Gorse like any pioneer plant needs maximum sunlight and as it thins out, other seedlings are able to grow in among it in the patches of light.
The gorse protects them from wind and too much sun until they get firmly established and as they grow higher they gradually shade out and kill the gorse.
When gorse dies it leaves a brilliant mulch of dead wood and needles that is a perfect seed bed for other plants. It’s friable and so loose you can dig it with your hands.
Gorse also helps the land in other important ways. Being a legume it captures nitrogen from the atmosphere and turns it into a form of nitrogen other plants can use in the soil. The ground is full of nutrients after a crop of gorse.

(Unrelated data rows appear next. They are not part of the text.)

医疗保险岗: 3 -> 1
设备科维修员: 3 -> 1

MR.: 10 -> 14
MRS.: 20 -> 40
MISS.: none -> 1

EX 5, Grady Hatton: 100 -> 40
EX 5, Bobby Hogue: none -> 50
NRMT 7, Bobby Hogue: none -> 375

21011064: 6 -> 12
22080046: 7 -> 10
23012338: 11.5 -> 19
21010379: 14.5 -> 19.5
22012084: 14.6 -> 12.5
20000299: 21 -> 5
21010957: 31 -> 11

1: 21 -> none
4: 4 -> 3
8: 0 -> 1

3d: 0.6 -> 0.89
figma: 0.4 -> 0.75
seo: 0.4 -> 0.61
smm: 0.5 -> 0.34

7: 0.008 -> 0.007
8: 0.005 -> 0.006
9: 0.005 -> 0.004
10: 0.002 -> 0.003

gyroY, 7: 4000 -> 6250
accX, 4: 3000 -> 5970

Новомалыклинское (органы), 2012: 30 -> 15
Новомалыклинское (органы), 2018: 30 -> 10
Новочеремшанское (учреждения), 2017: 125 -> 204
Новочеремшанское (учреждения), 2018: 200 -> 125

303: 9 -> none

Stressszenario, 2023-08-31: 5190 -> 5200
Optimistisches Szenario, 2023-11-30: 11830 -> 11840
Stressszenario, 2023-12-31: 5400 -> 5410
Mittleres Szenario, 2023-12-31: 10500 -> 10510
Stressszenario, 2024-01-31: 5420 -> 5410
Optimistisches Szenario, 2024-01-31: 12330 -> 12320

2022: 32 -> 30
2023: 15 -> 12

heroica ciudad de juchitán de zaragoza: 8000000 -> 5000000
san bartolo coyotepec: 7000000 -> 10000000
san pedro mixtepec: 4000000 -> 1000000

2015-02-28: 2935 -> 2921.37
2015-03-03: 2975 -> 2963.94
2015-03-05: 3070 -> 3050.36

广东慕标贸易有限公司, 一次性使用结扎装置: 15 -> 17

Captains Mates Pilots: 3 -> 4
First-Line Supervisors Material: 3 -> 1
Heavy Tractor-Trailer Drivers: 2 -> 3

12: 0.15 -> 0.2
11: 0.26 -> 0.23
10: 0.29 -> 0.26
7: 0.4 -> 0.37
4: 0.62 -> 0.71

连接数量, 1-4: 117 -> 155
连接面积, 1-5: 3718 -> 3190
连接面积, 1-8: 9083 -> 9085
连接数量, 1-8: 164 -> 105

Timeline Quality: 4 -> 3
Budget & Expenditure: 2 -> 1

They also improve the soil in physical ways by having such deep penetrating roots. If ever you have occasion to pull up a gorse plant you’ll be amazed at just how long the main tap root is.
The deep holes left by the dead roots improve the drainage of solid clay soils. These amazingly long roots are the reason the plant can grow on a dust dry clay bank, because they quickly search out any source of moisture.
The leading root is usually as long as the top green portion of the plant, so they quickly grow to a stage where you can’t pull them out.
Thinking about their long tap roots; several years ago I visited the famous Eden Gardens Project in Cornwall where gorse is native to the region and cherished by the locals.
If you’ve been there you know the garden is down in a crater and you have to park way up on the hillside and then walk down the road. I’m wandering along and spotted a gorse seedling, and naturally bent down and pulled it out. It’s just force of habit at home. Then a few paces on I spotted another and yanked it out, then another and another, and finally it dawned on me they were planted! Whoops.
Cooler regions like England where you see gorse covering large tracts of waste moorland it’s still treasured for the natural part of the environment that it is and it’s even planted for show and sold in garden centres. And generally it grows to more modest proportions, around waist high rather than way above your head.
Whether you like gorse here in New Zealand depends on whether you’re a farmer or a conservationist. From a farming perspective, it’s an awful weed and should be eliminated. But in the conservation estate it does have its uses.